Items listed in a dataset:
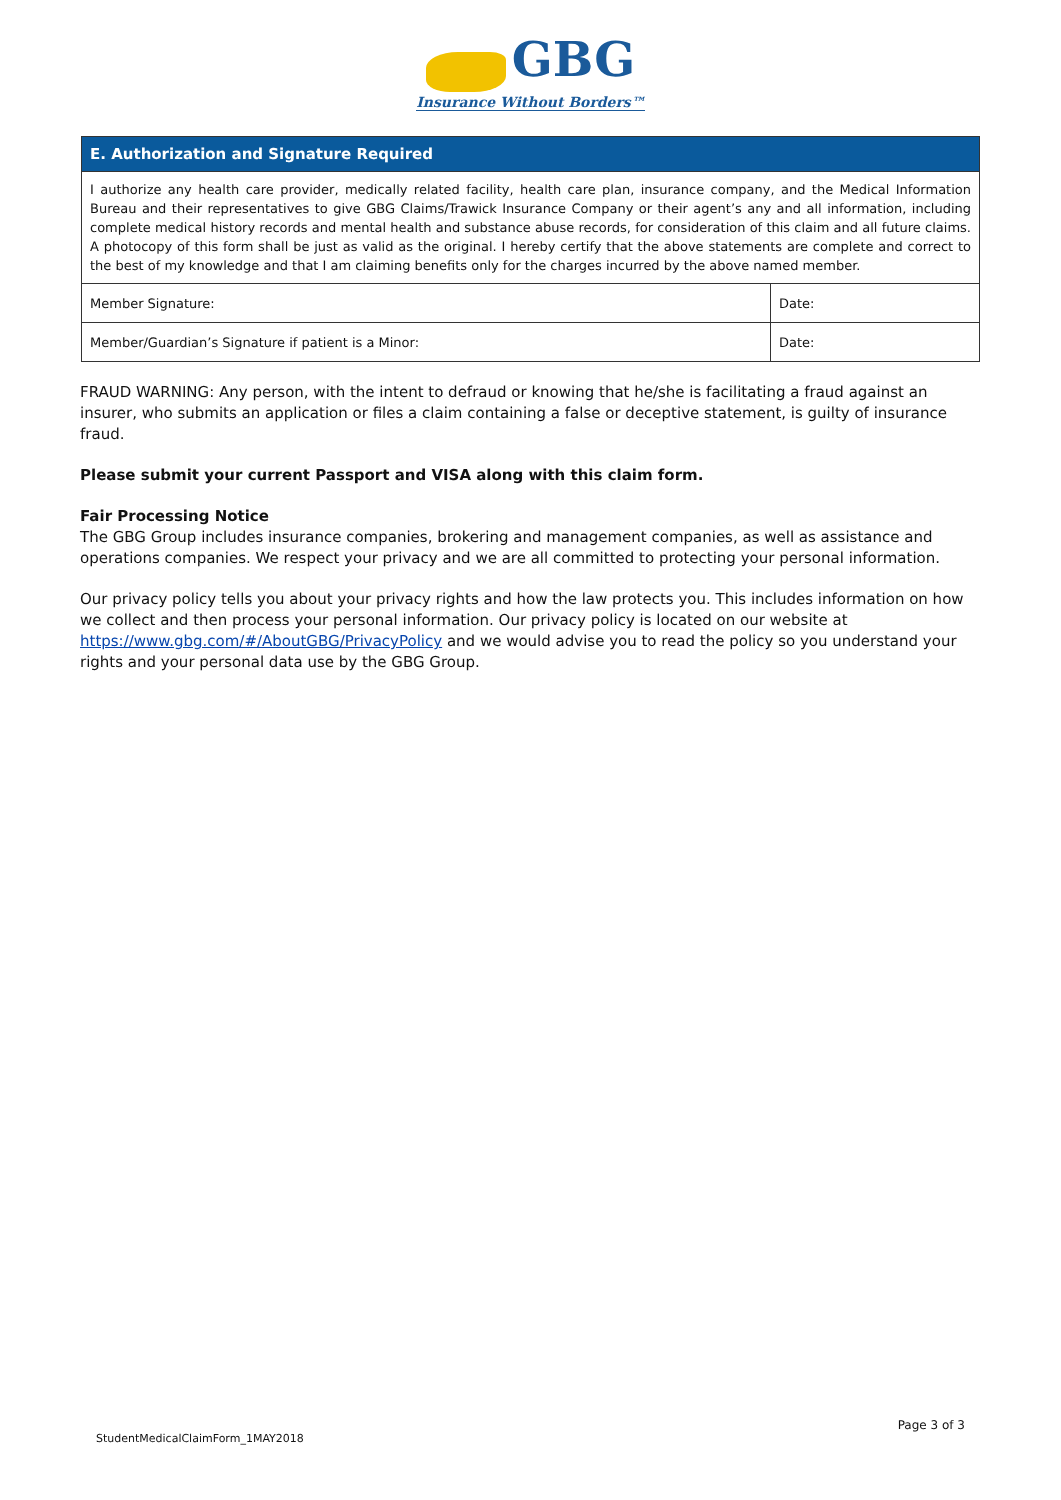GBG
Insurance Without Borders™
| E. Authorization and Signature Required | |
| --- | --- |
| I authorize any health care provider, medically related facility, health care plan, insurance company, and the Medical Information Bureau and their representatives to give GBG Claims/Trawick Insurance Company or their agent’s any and all information, including complete medical history records and mental health and substance abuse records, for consideration of this claim and all future claims. A photocopy of this form shall be just as valid as the original. I hereby certify that the above statements are complete and correct to the best of my knowledge and that I am claiming benefits only for the charges incurred by the above named member. | |
| Member Signature: | Date: |
| Member/Guardian’s Signature if patient is a Minor: | Date: |
FRAUD WARNING: Any person, with the intent to defraud or knowing that he/she is facilitating a fraud against an insurer, who submits an application or files a claim containing a false or deceptive statement, is guilty of insurance fraud.
Please submit your current Passport and VISA along with this claim form.
Fair Processing Notice
The GBG Group includes insurance companies, brokering and management companies, as well as assistance and operations companies. We respect your privacy and we are all committed to protecting your personal information.
Our privacy policy tells you about your privacy rights and how the law protects you. This includes information on how we collect and then process your personal information. Our privacy policy is located on our website at https://www.gbg.com/#/AboutGBG/PrivacyPolicy and we would advise you to read the policy so you understand your rights and your personal data use by the GBG Group.
Page 3 of 3
StudentMedicalClaimForm_1MAY2018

__Action item__. Please report all lines in the entries where "that" appears.

__Result of the exercise__.
| I authorize any health care provider, medically related facility, health care plan, insurance company, and the Medical Information Bureau and their representatives to give GBG Claims/Trawick Insurance Company or their agent’s any and all information, including complete medical history records and mental health and substance abuse records, for consideration of this claim and all future claims. A photocopy of this form shall be just as valid as the original. I hereby certify that the above statements are complete and correct to the best of my knowledge and that I am claiming benefits only for the charges incurred by the above named member. | |
FRAUD WARNING: Any person, with the intent to defraud or knowing that he/she is facilitating a fraud against an insurer, who submits an application or files a claim containing a false or deceptive statement, is guilty of insurance fraud.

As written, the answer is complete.